顔を上げるとテーブルの上に置かれていた何かを手にとって戻ってきたのが見えた。


「…教師と生徒じゃなくても会ってくれねえか?」

「え…?」


先生が私の掌に何かを置く。
それは鍵だった。


「次に引っ越す部屋の鍵だ。ここからそう遠くはねえ。」

「えっと、あの…。」

「無理にとは言わない。お前の気持ちを優先する。だがもしよかったら…。」


――俺と付き合ってくれ。


先生の低い言葉が静かな部屋に響いた。

待って。
待って待って。
追いつかない。
どういうこと?
先生は私のこと…好きだったの?
いつから?私、いつからそんな風に見てもらえていた?

聞きたいことはたくさんあるのに何一つ言葉にならない。


「せんせ…。」

「もし受け入れてくれるなら、…名前で呼べよ。沙織。」

「!!」


私は掌にある鍵を思い切り握りしめた。
こみあげてくる何かを必死に抑えて絞り出すように伝える。


「歳三さん…。私、私もずっと前から…。」

「好きだ。」


私が言おうとした言葉をあっさりと紡いで先生は私を引き寄せた。
あっという間に先生の腕の中。


「バレンタインの日、お前が伝えようとしてくれたのはなんとなくわかったんだが…こういうことは俺の口から言いたかった。だけど教師と生徒のままじゃ言えなかった。」


そういうことだったんだ。
先生は困ってたんじゃなくて…私のことを考えててくれたんだ。


「自分の生徒にこんな感情抱くなんて良くねえことだとわかってる。だけどな…。」


――最初に会った時のことが忘れられねえんだ。


先生の言葉に私は入学式の時のことを思い出した。
あの時から?
先生は私のことを見ていてくれたんですか?


「最初はなんでお前を目で追うのかわからなかったんだ。
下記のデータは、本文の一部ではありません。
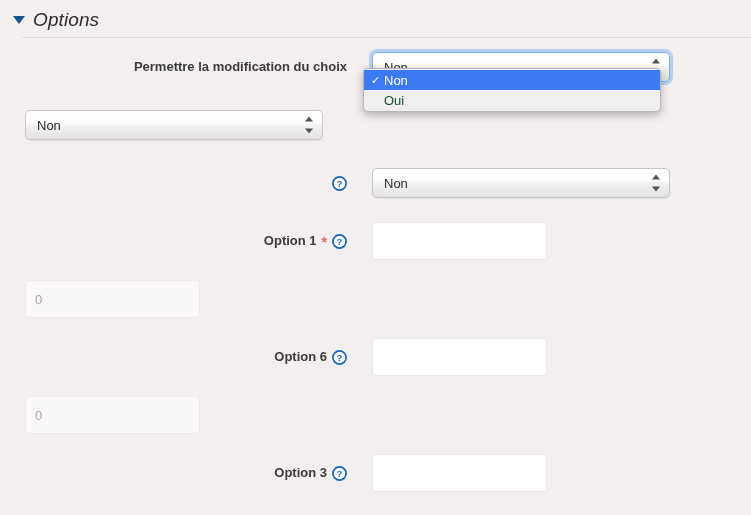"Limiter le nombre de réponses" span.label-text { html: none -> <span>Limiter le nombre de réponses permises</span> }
だけどな、三年になって担任になって、お前と関わるようになってからどんどん惹かれた。強がりで意外と頑固で周りのことを見ているくせに自分のことは二の次のお前が…気にならないわけがねえ。」

「私もきっと…あの時から好きになってました。」


屋上で先生を見た時からきっと。
私は先生に惹かれていたんだ。

「これからも…よろしくお願いします。歳三さん。」

「ああ。よろしくな、沙織。」



先生の生徒から卒業します


これからは恋人として。
あなたの隣にずっと居させてください。